++++ Working data ++++

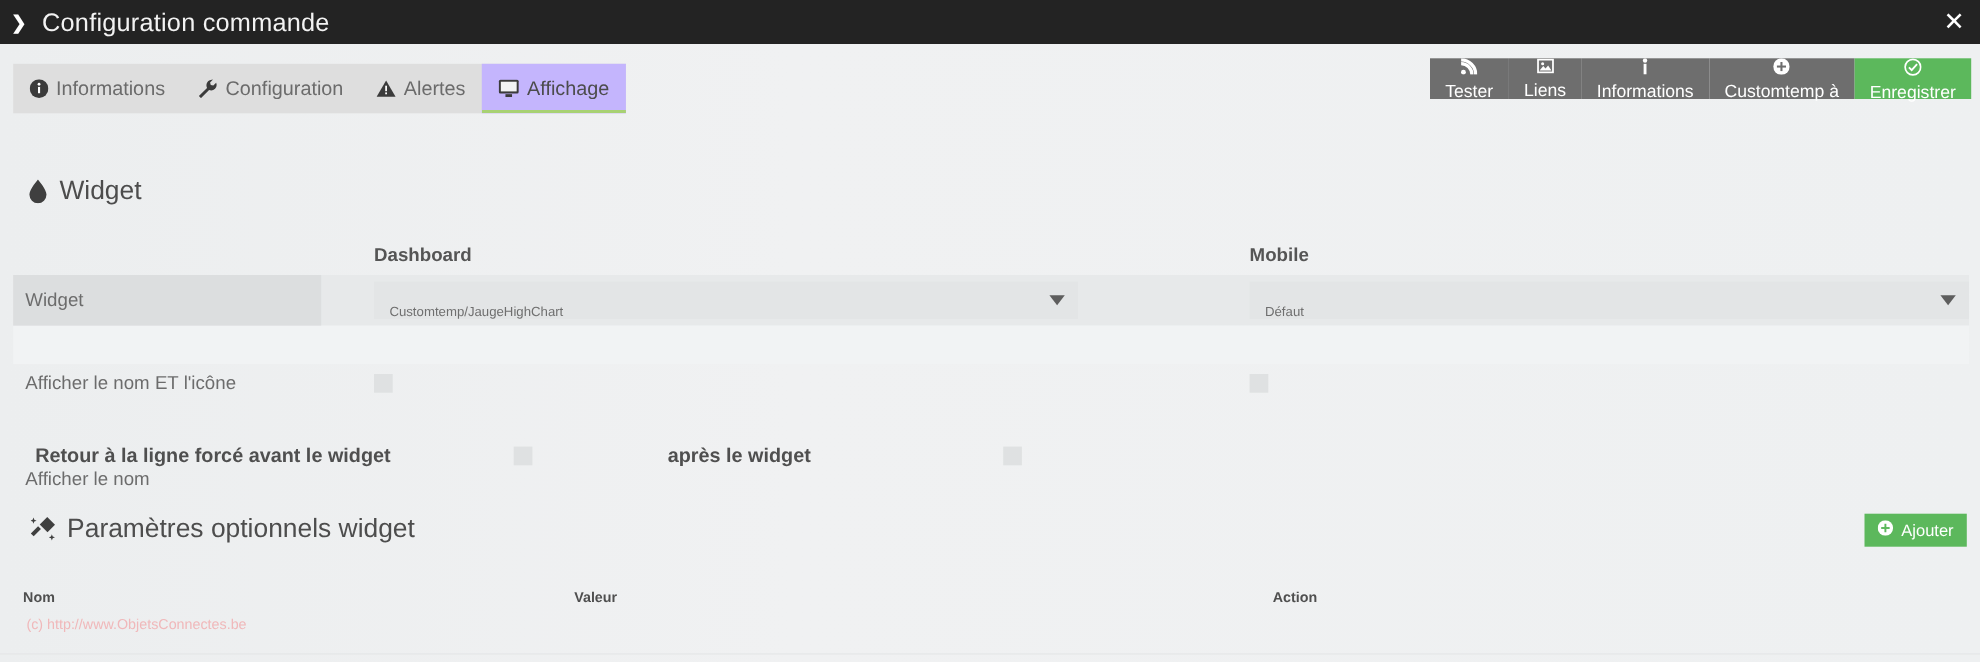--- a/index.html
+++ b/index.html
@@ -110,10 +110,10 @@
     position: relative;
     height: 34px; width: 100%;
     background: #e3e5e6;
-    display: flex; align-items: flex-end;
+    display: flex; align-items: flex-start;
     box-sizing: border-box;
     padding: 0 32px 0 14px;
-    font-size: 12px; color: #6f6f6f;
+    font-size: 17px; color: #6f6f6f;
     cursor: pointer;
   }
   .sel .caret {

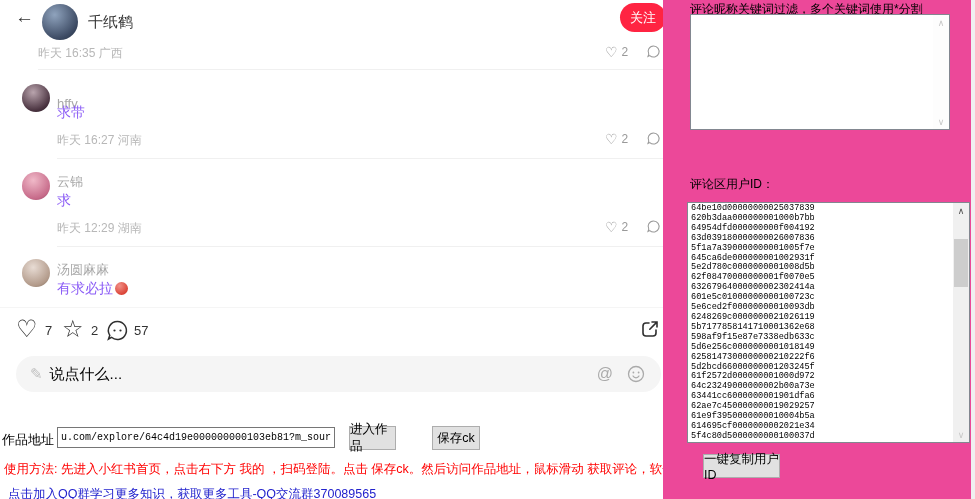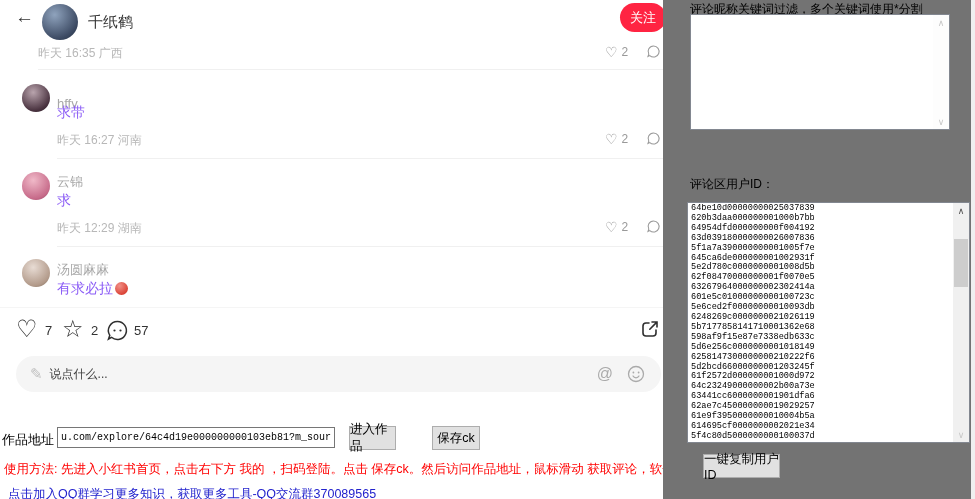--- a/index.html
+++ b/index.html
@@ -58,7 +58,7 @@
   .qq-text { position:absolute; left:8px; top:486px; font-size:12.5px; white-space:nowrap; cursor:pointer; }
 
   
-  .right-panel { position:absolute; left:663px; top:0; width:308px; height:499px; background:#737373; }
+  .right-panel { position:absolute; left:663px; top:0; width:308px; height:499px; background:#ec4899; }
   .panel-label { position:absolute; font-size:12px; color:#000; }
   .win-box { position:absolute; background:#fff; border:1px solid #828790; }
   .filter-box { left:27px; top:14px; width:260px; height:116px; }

++++

Reproduce, word for word, everything in the listing above from the line containing "flex; align-items: flex-start;" down to the line containing "-58,7 +58,7 @@", both of them included. No pictures.

Problem solution:
+    display: flex; align-items: flex-start;
     box-sizing: border-box;
     padding: 0 32px 0 14px;
-    font-size: 12px; color: #6f6f6f;
+    font-size: 17px; color: #6f6f6f;
     cursor: pointer;
   }
   .sel .caret {

--- a/index.html
+++ b/index.html
@@ -58,7 +58,7 @@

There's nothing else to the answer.